Extension of access to finance schemes – The government is extending four temporary loan schemes, which have helped over a million businesses to date, to 30 November 2020 for new applications:

  • Bounce Back Loan Scheme (BBLS) – BBLS has provided £38 billion of finance through more than a million loans to UK-based small businesses, many of which had not previously borrowed. Loans are between £2,000 and £50,000, capped at 25% of turnover, with a 100% government guarantee to the lender to provide them with the confidence they need to support the smallest businesses. The borrower does not have to make any repayments for the first twelve months, with the government covering the first twelve months’ interest payments. Under the new Pay as you Grow options (see below), Bounce Back Loan borrowers will all be offered the choice of more time and greater flexibility for their repayments.
  • Coronavirus Business Interruption Loan Scheme (CBILS) – CBILS has provided over 66,000 loan facilities worth £15.5 billion to eligible UK-based businesses with turnover under £45 million. The scheme provides loans of up to £5 million with an 80% government guarantee to the lender, giving lenders the confidence to provide finance to SMEs. The government does not charge businesses for this guarantee and also covers the first twelve months of interest payments and fees.
  • Coronavirus Large Business Interruption Loan Scheme (CLBILS) – CLBILS has provided more than 566 facilities worth over £3.8 billion to eligible UK-based businesses with turnover above £45 million. The scheme provides loans of up to £200 million (to a maximum of 25% of turnover), with an 80% government guarantee to the lender, which is more generous than equivalent schemes in many other countries.
  • Future Fund – Our investment scheme for innovative and fast-growing UK-based businesses, has provided loans ranging from £125,000 to £5 million which are subject to at least equal matching from private investors. Over 700 convertible loans worth £720 million have been approved. Businesses that have already accessed a Future Fund convertible loan cannot apply for another one.

Support also continues through the COVID-19 Corporate Financing Facility which will remain open until 22 March 2021. Where a company has exhausted all other options, and is of strategic importance to the UK, the government may also consider providing bespoke financial support.

Pay as you Grow – The government will give all businesses that borrowed under the BBLS the option to repay their loan over a period of up to ten years.

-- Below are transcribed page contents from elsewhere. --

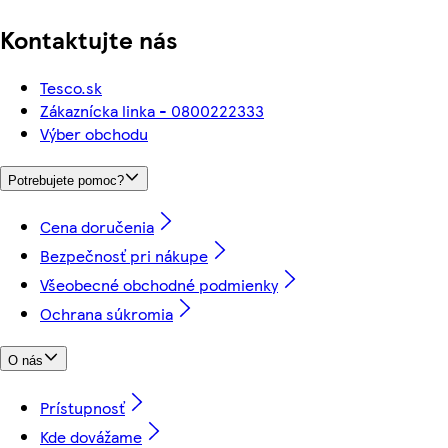
Kontaktujte nás
Tesco.sk
Zákaznícka linka - 0800222333
Výber obchodu
Potrebujete pomoc?
Cena doručenia
Bezpečnosť pri nákupe
Všeobecné obchodné podmienky
Ochrana súkromia
O nás
Prístupnosť
Kde dovážame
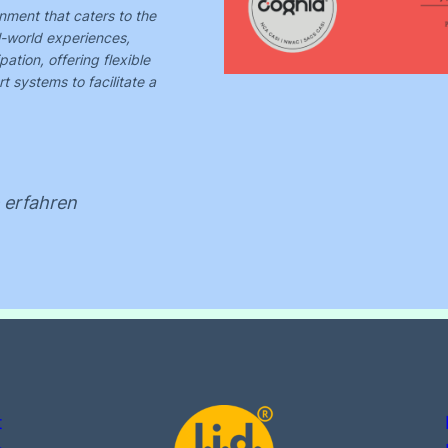
onment that caters to the
al-world experiences,
ation, offering flexible
t systems to facilitate a
 erfahren
t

This will reduce their average monthly repayments on the loan by almost half. UK businesses will also have the option to move temporarily to interest-only payments for periods of up to six months (an option which they can use up to three times), or to pause their repayments entirely for up to six months (an option they can use once and only after having made six payments). These changes will provide greater flexibility to repay these loans over a longer period and in a way that better suits businesses’ individual circumstances.

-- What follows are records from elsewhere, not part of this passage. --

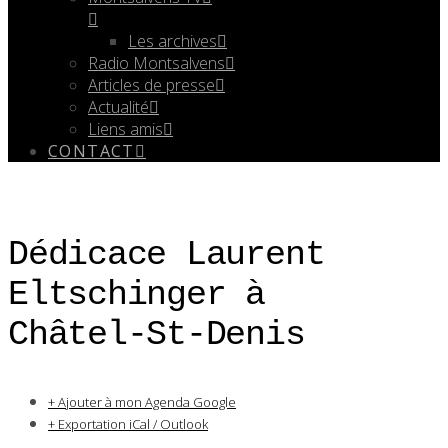
Les archives
Radio Montsalvens
Articles de presse
Actualité
Liens amis
CONTACT
Dédicace Laurent
Eltschinger à
Châtel-St-Denis
+ Ajouter à mon Agenda Google
+ Exportation iCal / Outlook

CBILS loan extension – The government intends to allow CBILS lenders to extend the term of a loan up to ten years, providing additional flexibility for UK-based SMEs who may otherwise be unable to repay their loans.

Enhanced Time to Pay for Self-Assessment taxpayers – The government will give the self-employed and other taxpayers more time to pay taxes due in January 2021, building on the Self-Assessment deferral provided in July 2020. Taxpayers with up to £30,000 of Self-Assessment liabilities due will be able to use HMRC’s self-service Time to Pay facility to secure a plan to pay over an additional 12 months. This means that Self-Assessment liabilities due in July 2020 will not need to be paid in full until January 2022. Any Self-Assessment taxpayer not able to pay their tax bill on time, including those who cannot use the online service, can continue to use HMRC’s Time to Pay Self-Assessment helpline to agree a payment plan.